Del giovedì, invece, vale giusto la pena di confermare la piacevolezza dello show di Kuedo che, nonostante non abbia ancora prodotto nuovi inediti, se ascoltato con un impianto come si deve continua a brillare.
Venerdì l’Inghilterra conquista il tempio del sound teutonico a cominciare da Samuel Kerridge live tra angoscia e paranoia, cui segue un set spiazzante di Shed, il quale per una volta mette da parte il rigore ritmico marziale e il dub meccanico in favore di early rave made in Uk, come se dovesse fare l’apertura a Mark Archer, peccato però che dopo di lui ci siano due performance d’ascolto, Powell (quando sarà pronto il live?) ed Evol (il Raster Noton inutile).
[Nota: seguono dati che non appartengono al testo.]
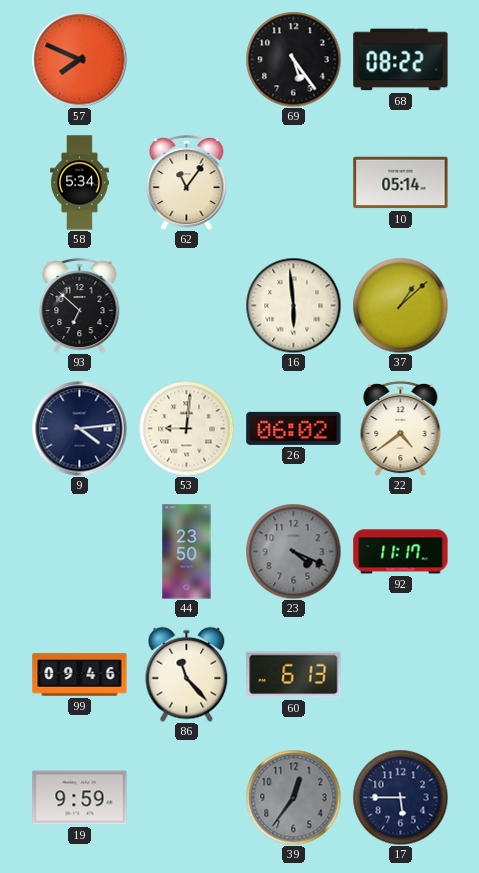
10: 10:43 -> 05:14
Al Panoramabar, diventato invivibile con modelle e fighetti in cocaina, andiamo solo per Schackleton featuring Monolake; per la serie tutto quello che avreste voluto sapere sul basso e non avete mai osato ascoltare!
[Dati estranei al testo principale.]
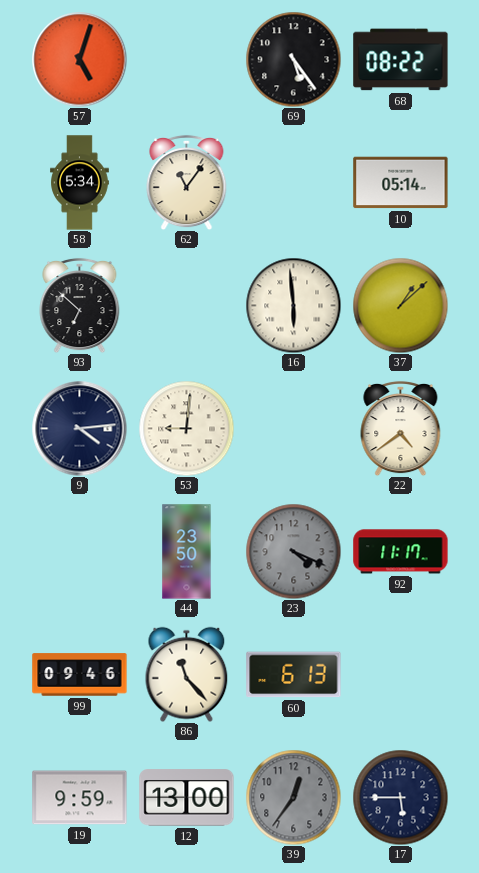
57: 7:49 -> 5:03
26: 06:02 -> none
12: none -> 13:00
C’era molta curiosità intorno alla performance di Andy Stott e, seppure come per Kuedo non ci si sia allontanati troppo dalla scaletta del long playing, il risultato è affascinante, da ballare e sognare.
All’alba tocca ad uno dei nostri eroi preferiti, un vero prime-mover che ha dominato nei ’90: Mark Archer!
Rimasto fedele al verbo della vecchia scuola l’ex Altern-8 sconvolge il dancefloor trasformando il Berghain nell’Hacienda, da Berlino a Madchester applausi a scena aperta, tricks & scratch, e ricordi del DeeJay Time 1991.

Povera Lower Oder Ethics a dover suonare dopo di lui! Ottima selezione techno dark e post punk ma lo stacco è davvero netto!
Il sabato pomeriggio finalmente un evento al di fuori dei soliti circuiti: nella suggestiva cornice della Funkhaus Nalepastrasse a Karls Horst, ex sede della Compagnia Radiofonica della DDR, i concerti di Frank Bretschneider della Raster Noton e l’anteprima mondiale di Biosphere & The Pitch alle prese con il Subharchord, un sintetizzatore costruito in Germania Est negli anni ’60 e di cui esistono sette esemplari al mondo.

Per la notte si torna al Berghain per una furiosa dodici ore, dalle 03.00 alle 15.00.
Il benvenuto ce lo da il granitico Sigha per poi salire di livello con il live di James Ruskin che sfocia nel set degli O/V/R insieme all’amico Regis. Quattro ore di catene industriali e chiodi nella carne.
Ma chi ci ha stupito più di tutti è stato un rinato Luke Slater con il moniker Planetary Assault Systems. Una panoramica di ciò che è la techno dagli anni ’90 ad oggi, con un gusto da fuori classe impiegando vinili, cd e penne usb. Un Maestro.
L’ultima sequenza di dischi ce la regala Dj Pete aka Substance, una delle menti della Basic Channel. Il suo è un viaggio cosmico in cui si diverte a fare l’autoscontro tra gli asteroidi.
Tirando le somme questa CTM 2013 ha avuto ottimi argomenti per sostenere la supremazia berlinese, ma occorre impegnarsi molto di più affinchè la Golden Age non sia solo un qualcosa da guardare con nostalgia.